▶ _Brief_: Each line in the records below, from the one that contains "On May 7, 2010, a" to the one that contains "Because the existing", should be reproduced exactly, the first and last included.
(Task input)
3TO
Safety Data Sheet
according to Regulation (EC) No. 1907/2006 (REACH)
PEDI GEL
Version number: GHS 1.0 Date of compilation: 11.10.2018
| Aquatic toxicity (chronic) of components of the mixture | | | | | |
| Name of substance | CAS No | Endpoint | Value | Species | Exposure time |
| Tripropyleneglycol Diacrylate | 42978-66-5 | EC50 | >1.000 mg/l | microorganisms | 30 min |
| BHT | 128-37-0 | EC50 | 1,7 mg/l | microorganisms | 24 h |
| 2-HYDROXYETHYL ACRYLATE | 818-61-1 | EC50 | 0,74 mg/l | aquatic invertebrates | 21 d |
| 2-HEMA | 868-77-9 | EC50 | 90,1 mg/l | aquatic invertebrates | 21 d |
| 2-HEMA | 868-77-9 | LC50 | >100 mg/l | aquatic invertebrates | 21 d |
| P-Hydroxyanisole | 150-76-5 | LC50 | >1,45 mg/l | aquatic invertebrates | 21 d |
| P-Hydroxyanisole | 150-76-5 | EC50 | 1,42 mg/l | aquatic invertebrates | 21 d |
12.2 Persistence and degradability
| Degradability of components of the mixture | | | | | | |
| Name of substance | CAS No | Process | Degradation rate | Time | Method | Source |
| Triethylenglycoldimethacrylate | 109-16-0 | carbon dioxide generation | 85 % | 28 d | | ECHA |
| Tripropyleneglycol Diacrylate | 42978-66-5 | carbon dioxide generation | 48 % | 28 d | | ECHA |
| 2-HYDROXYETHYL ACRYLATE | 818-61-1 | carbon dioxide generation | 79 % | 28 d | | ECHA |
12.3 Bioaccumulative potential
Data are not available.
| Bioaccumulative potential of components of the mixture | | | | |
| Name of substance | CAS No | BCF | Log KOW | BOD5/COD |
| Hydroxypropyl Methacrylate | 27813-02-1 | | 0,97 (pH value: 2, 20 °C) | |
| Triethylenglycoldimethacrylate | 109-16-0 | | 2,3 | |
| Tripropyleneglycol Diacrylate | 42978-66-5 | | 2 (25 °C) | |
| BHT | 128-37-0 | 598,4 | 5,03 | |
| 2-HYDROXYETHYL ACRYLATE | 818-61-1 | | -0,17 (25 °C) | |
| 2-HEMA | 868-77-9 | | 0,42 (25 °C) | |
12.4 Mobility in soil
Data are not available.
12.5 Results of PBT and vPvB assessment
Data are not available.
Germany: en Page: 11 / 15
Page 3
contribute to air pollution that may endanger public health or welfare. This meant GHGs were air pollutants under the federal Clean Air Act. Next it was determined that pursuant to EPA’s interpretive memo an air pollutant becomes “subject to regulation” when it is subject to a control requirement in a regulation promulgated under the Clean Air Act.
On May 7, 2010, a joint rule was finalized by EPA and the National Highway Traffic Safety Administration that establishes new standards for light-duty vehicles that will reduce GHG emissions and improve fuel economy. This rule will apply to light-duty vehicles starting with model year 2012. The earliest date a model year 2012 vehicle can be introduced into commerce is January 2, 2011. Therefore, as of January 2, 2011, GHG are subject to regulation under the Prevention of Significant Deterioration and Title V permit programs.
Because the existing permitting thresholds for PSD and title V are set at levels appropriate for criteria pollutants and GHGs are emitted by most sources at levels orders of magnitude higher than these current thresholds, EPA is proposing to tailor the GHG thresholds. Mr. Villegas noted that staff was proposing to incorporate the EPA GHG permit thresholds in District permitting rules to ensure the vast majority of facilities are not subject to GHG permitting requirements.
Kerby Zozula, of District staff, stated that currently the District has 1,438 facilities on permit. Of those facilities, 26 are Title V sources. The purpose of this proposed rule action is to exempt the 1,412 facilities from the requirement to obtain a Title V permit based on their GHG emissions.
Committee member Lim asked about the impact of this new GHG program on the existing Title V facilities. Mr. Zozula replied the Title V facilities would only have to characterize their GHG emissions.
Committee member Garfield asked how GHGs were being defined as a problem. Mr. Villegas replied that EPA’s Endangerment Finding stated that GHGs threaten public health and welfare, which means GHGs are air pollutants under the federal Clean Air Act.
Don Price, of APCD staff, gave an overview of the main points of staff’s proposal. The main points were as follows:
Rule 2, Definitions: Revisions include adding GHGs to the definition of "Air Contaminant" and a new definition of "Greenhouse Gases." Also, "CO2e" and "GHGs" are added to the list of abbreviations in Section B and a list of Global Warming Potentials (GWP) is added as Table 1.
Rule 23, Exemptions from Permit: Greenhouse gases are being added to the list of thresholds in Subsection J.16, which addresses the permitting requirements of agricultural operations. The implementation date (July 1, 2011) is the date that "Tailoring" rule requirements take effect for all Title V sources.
(End Task input)
▶ _Your response_:
On May 7, 2010, a joint rule was finalized by EPA and the National Highway Traffic Safety Administration that establishes new standards for light-duty vehicles that will reduce GHG emissions and improve fuel economy. This rule will apply to light-duty vehicles starting with model year 2012. The earliest date a model year 2012 vehicle can be introduced into commerce is January 2, 2011. Therefore, as of January 2, 2011, GHG are subject to regulation under the Prevention of Significant Deterioration and Title V permit programs.
Because the existing permitting thresholds for PSD and title V are set at levels appropriate for criteria pollutants and GHGs are emitted by most sources at levels orders of magnitude higher than these current thresholds, EPA is proposing to tailor the GHG thresholds. Mr. Villegas noted that staff was proposing to incorporate the EPA GHG permit thresholds in District permitting rules to ensure the vast majority of facilities are not subject to GHG permitting requirements.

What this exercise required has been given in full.